MY big mistake was being too innovative. That might sound odd, but what I mean is that you can be so intrigued by technology that it becomes all-consuming - especially if you are from a science background. What you might miss is that customers are not so interested in it as they are in their own problems.

FI Group started as part of the emancipation of women that was going on in the Sixties. The 'distributed office' techniques we were pioneering then were aimed at women who wanted to be able to pursue active careers at the same time as bringing up children. We were trying to take work to where the people were - particularly women.

From that start we became a company with a particular style. In the 1970s and '80s we established trusts on behalf of our staff, and in November 1991 we sold a controlling interest to the employees. Because the shares held by the workforce carry double the voting power of others, we have a truly empowered organisation.

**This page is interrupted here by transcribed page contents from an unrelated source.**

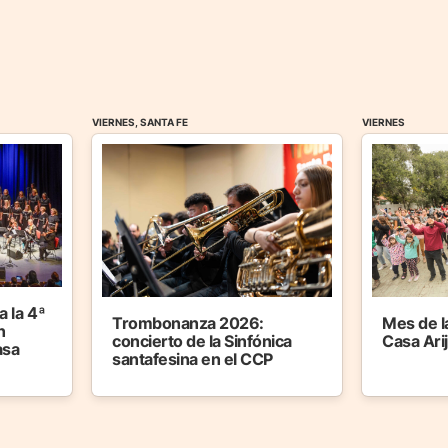
VIERNES, SANTA FE
VIERNES
 la 4ª
Trombonanza 2026:
Mes de l
n
concierto de la Sinfónica
Casa Ari
asa
santafesina en el CCP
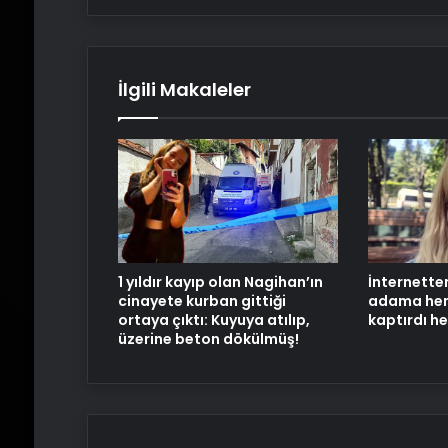
sarışın?"
İlgili Makaleler
1 yıldır kayıp olan Nagihan’ın
İnternetten
cinayete kurban gittiği
adama hem 
ortaya çıktı: Kuyuya atılıp,
kaptırdı he
üzerine beton dökülmüş!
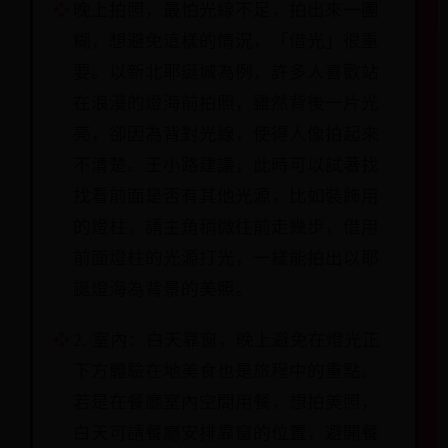
晚上拍照，最怕光線不足，拍出來一團
糊，想避免這樣的情況，「借光」很重
要。以新北耶誕城為例，許多人喜歡站
在浪漫的燈海前拍照，雖然背後一片光
亮，卻因為背對光線，使得人像拍起來
不清楚。王小路建議，此時可以試著找
找看前面是否有其他光源，比如裝飾用
的燈柱，請主角稍微往前走幾步，借用
前面燈柱的光源打光，一樣能拍出以耶
誕燈海為背景的美照。
2. 室內：白天靠窗，晚上避免在燈光正
下方體驗在地美食也是旅程中的重點。
若是在餐廳室內空間用餐，想拍美照，
白天可請餐廳安排靠窗的位置，避開餐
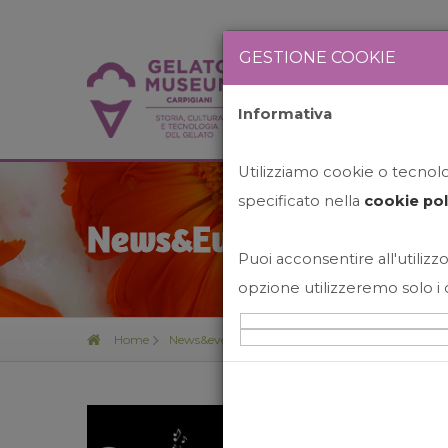
GESTIONE COOKIE
Informativa
HOME
STO
Utilizziamo cookie o tecnolog
specificato nella
cookie pol
News&Events
Puoi acconsentire all'utilizzo
opzione utilizzeremo solo i 
Home
News&events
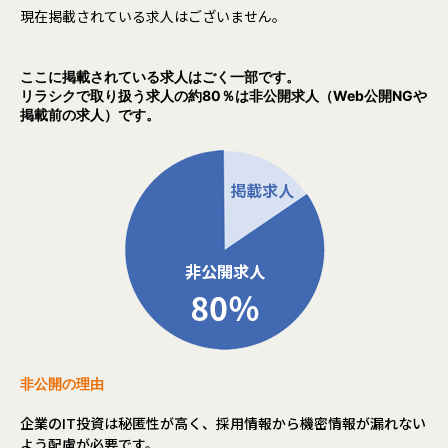
現在掲載されている求人はございません。
ここに掲載されている求人はごく一部です。
リラシクで取り扱う求人の約80％は非公開求人（Web公開NGや
掲載前の求人）です。
非公開の理由
企業のIT投資は秘匿性が高く、採用情報から機密情報が漏れない
よう配慮が必要です。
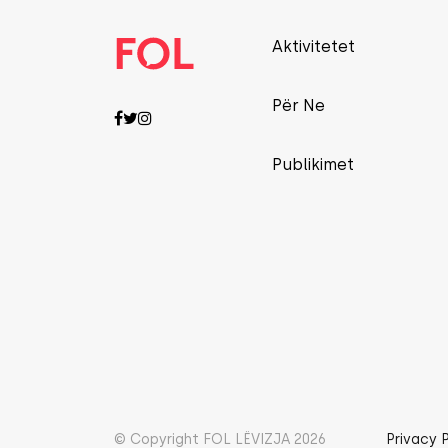
Aktivitetet
Për Ne
Publikimet
© Copyright FOL LËVIZJA 2026
Privacy 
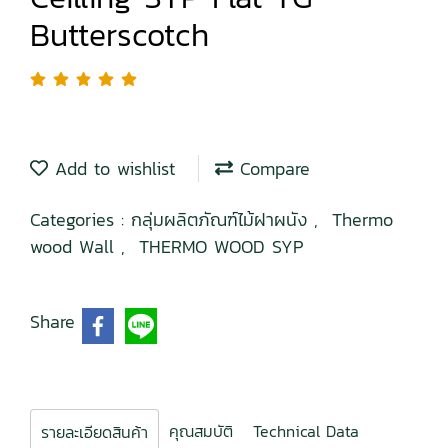
Butterscotch
Add to wishlist
Compare
Categories :
กลุ่มผลิตภัณฑ์ไม้ฝาผนัง
,
Thermo
wood Wall
,
THERMO WOOD SYP
Share
คุณสมบัติ
Technical Data
รายละเอียดสินค้า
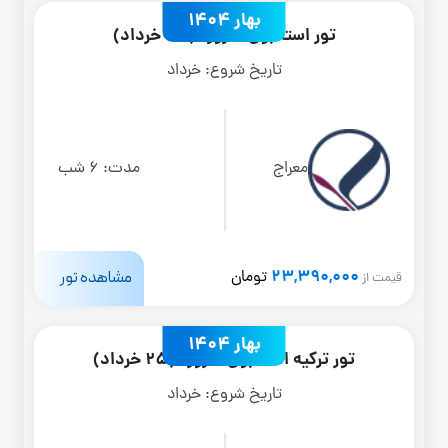
بهار 1404
تور استانبول 7 روزه (30 خرداد)
تاریخ شروع:
خرداد
معراج
مدت:
6 شب
23,390,000
مشاهده تور
تومان
قیمت از
بهار 1404
تور ترکیه استانبول 6 روزه (25 خرداد)
تاریخ شروع:
خرداد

The company, which now employs 1,000 and has annual turnover of pounds 30m, was also innovative in its organisational structure. For example, we were a pioneer of what is now known as outsourcing - the idea that a company needs only a core of managers, and that the workforce does not have to be directly employed. This meant that labour could be a variable cost; we could have indirect labour and attract skills in order to add value in ways other organisations could not. And there were innovations in computer science, administration, design, sales and marketing.

Because I did not have any training (I left school at 18), nobody told me that there were things you could not do. Sometimes I think ignorance can be quite a management strength. I built up the company after starting out with just pounds 6 in capital, and it has been very successful.

But it would have been easier if we were not ahead of our time. That was a mistake. The idea of the distributed office, based on telecommunications, is only really coming of age today. Thirty years after we started, it is still considered newsworthy that computers and telecommunications are as important to Britain's future as were the resources of the past, such as iron, steel and coal.

I have just spent the past year as master of the Worshipful Company of Information Technologists, the 100th City livery company, and believe IT is key to the future of London. In an effort to deliver a clear message that telecentres are part of modern working, there will be one on our float in the Lord Mayor's Show on 13 November.

Innovation is going to be vital, and it is not just something for universities. But to innovate too far ahead of the market is difficult - and it can be expensive to try to change market attitudes.

FI Group was viewed as a social phenomenon. Its unique culture delivers exceptional value and long-term commitment, which gave us visibility. People knew us for the way in which we operated, rather than what we did.

The lesson is that sometimes you have to make a leap, but most of the time you have to move steadily and steadfastly to serve your customers. It is a balance between the excitement that the scientific discipline gives you, and the pragmatic approach of business.